# PROBLEM TO SOLVE
In the excerpt on axle load spectra below, repeat word for word the part that opens with the words containing "These criteria account" and closes with "of site-specific RANALS.".

# EXCERPT TO READ
MEPDG NALS defaults are built based on data from annualized NALS rather than monthly NALS and represent percentile distribution of axle counts by axle weight categories for a typical day of the year. The reason is that monthly fluctuations in percentages of heavy or light axle loads are likely to be driven by local conditions and are not applicable on the national default level. As such, site-specific annual NALS selected for generation of defaults should be representative of annual axle loading conditions for each site included in computation of defaults. Therefore, minimum data availability criteria should be set to assure that site-specific axle load spectra developed based on the selected data will be representative of loading conditions for a typical day of the year for each site.

To define the criteria, it is important to understand how RANALS are computed for each site. Annual NALS estimates are based on averaging of monthly NALS estimates, and monthly NALS estimates are based on averaging of DOW estimates. DOW spectra are based on averaging of load spectra for the same DOW within a month. Based on the computational procedure and intended use of NALS, is it important to use procedures that would avoid introducing bias in the computation process. More details on computational procedure for RANALS development are provided in chapter 8.

Since NALS are subject to DOW and monthly variation, a number of statistical analyses to evaluate the potential for DOW and monthly errors in annual NALS computations were conducted in this study. Based on the statistical analyses presented in previous chapters, the following conservative minimum data availability criteria were identified to remove any potential DOW and monthly bias from the computation of RANALS for individual WIM sites:

• Availability of at least 1 of each 7 DOW per month to avoid potential DOW bias. Days do not need to be consecutive.
  
  
• Availability of at least 1 of each 12 calendar months to avoid potential seasonal bias. Months do not need to be consecutive or from the same calendar year (use of data from a dataset longer than 4 consecutive years was not tested in this study).

These criteria account for temporal axle load data variability and limit bias due to the computation process, thus facilitating the development of representative annual axle load spectra for individual WIM sites.

When more than 7 DOW per month or more than 12 calendar months of acceptable quality data are available, all available data should be used in the computation of site-specific RANALS.

AXLE LOADING DATA QUALITY CRITERIA

WIM data selected for the development of traffic loading defaults should accurately represent axle loading conditions observed at each site selected for the generation of defaults. To achieve this objective, the data should be of a known acceptable quality. The following acceptable data quality criteria were identified for this study based on a review of documentation from the SPS TPF study, results of the statistical and MEPDG analyses presented in the previous chapter, and recommendations from the LTPP Traffic ETG:

• Data should be from a WIM site conforming to the ASTM E1318-02 specification for type I WIM system accuracy and performance requirements specified in the LTPP Program's internal field operations guide for SPS WIM sites, as evidenced by documented WIM installation reports, and annual or semiannual validation/calibration reports.^(6,12)
  
  
• Selected data must pass a quality review using LTPP QC procedures for the SPS TPF study and be identified as level E data in the LTPP SDR database.

Analysis of NALS that had been adjusted based on representative precision and bias values obtained from SPS TPF data indicated that these values are not likely to produce significant differences in MEPDG outcomes compared to the true axle weight values.

# DATA SUPPLIED
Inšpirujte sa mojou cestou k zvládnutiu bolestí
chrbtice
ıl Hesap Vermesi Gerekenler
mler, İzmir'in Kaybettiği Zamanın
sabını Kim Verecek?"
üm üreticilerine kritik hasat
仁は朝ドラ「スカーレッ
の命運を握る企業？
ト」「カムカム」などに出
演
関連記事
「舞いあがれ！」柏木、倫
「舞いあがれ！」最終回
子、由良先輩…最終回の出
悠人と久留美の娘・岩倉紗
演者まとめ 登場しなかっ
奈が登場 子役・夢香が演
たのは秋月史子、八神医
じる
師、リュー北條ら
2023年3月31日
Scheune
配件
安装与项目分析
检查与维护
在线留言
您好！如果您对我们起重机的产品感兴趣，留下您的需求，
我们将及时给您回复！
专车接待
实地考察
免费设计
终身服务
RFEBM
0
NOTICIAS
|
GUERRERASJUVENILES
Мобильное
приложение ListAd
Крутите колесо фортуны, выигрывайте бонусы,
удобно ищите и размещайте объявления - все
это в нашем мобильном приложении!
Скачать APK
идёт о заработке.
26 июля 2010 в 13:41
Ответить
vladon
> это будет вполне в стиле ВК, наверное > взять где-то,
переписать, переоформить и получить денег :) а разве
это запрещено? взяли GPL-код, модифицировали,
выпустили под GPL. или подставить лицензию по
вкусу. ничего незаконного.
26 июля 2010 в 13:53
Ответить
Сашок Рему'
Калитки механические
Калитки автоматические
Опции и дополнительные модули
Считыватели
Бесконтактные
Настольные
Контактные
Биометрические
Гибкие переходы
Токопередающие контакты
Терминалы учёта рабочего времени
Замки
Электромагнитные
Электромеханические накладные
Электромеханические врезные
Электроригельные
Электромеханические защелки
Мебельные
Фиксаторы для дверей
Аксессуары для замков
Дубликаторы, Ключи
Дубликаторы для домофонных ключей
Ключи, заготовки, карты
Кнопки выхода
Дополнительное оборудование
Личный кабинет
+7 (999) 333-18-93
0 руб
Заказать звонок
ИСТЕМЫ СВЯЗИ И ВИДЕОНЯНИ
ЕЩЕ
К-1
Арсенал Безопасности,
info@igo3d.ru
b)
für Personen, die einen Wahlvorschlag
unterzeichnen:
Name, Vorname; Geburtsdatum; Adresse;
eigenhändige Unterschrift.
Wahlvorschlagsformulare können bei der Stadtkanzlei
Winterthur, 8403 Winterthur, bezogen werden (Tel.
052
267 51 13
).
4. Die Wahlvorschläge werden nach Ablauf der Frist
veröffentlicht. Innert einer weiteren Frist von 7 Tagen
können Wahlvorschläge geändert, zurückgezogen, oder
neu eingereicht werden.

# SOLUTION FOR THIS TASK
These criteria account for temporal axle load data variability and limit bias due to the computation process, thus facilitating the development of representative annual axle load spectra for individual WIM sites.

When more than 7 DOW per month or more than 12 calendar months of acceptable quality data are available, all available data should be used in the computation of site-specific RANALS.